The problem:
Only the pictures are to be left out; return the rest of the data exactly as it stands.

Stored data
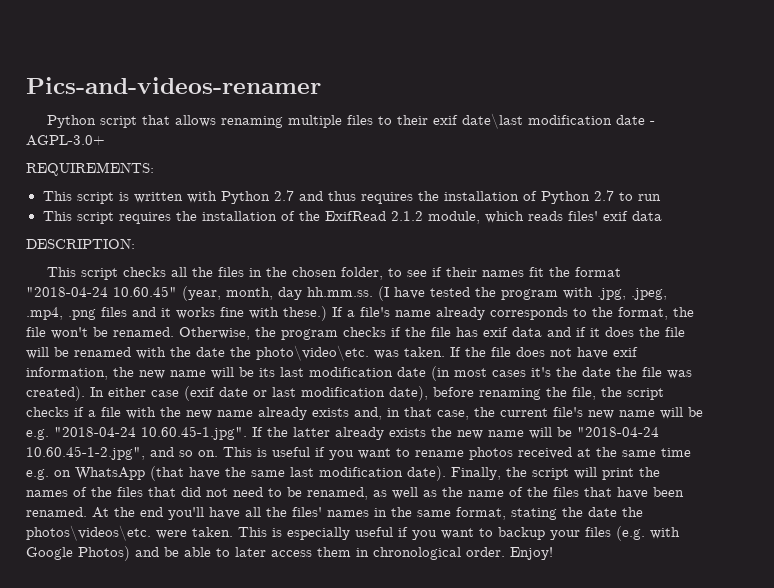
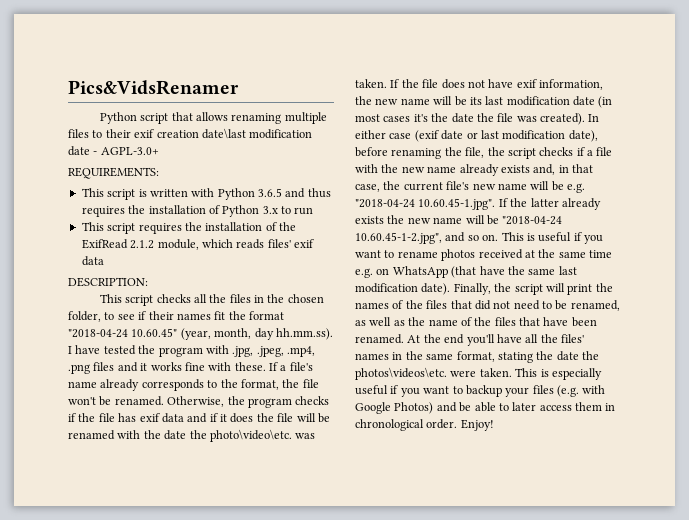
[26,77,321,94] Pics-and-videos-renamer -> [68,80,239,95] Pics&VidsRenamer
(458, 120) none -> [156,130,199,138] creation
[273,190,294,201] 2.7 -> [258,188,282,197] 3.6.5
[593,190,614,201] 2.7 -> [262,206,278,214] 3.x
[307,286,389,301] hh.mm.ss. (I -> [275,328,333,340] [68,346,72,354] hh.mm.ss). I
[283,306,327,321] these.) -> [234,362,266,371] these.

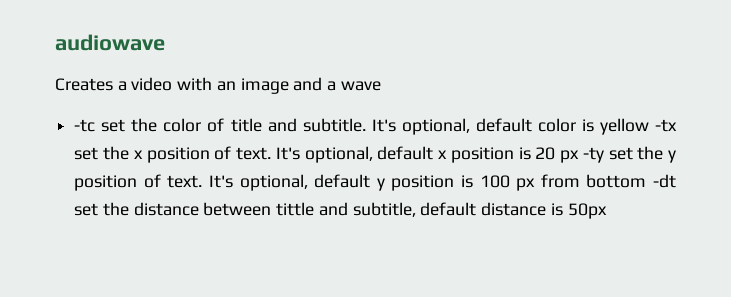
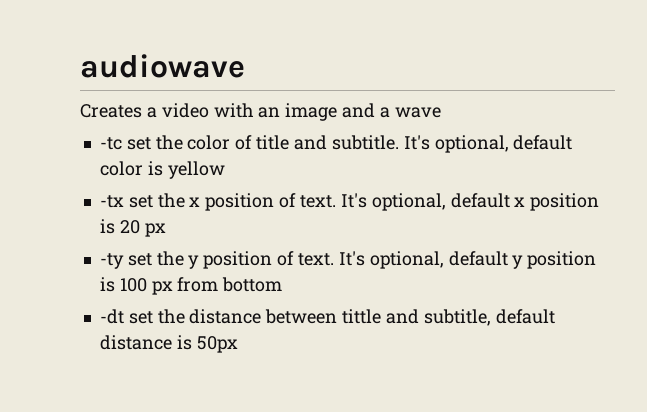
(649, 126) none -> (225, 170) //
(579, 156) none -> (166, 230) //
(647, 181) none -> (283, 284) //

Answer box:
[26,77,321,94] Pics-and-videos-renamer -> [68,80,239,95] Pics&VidsRenamer
(458, 120) none -> [156,130,199,138] creation
[273,190,294,201] 2.7 -> [258,188,282,197] 3.6.5
[593,190,614,201] 2.7 -> [262,206,278,214] 3.x
[307,286,389,301] hh.mm.ss. (I -> [275,328,333,340] [68,346,72,354] hh.mm.ss). I
[283,306,327,321] these.) -> [234,362,266,371] these.

(649, 126) none -> (225, 170) //
(579, 156) none -> (166, 230) //
(647, 181) none -> (283, 284) //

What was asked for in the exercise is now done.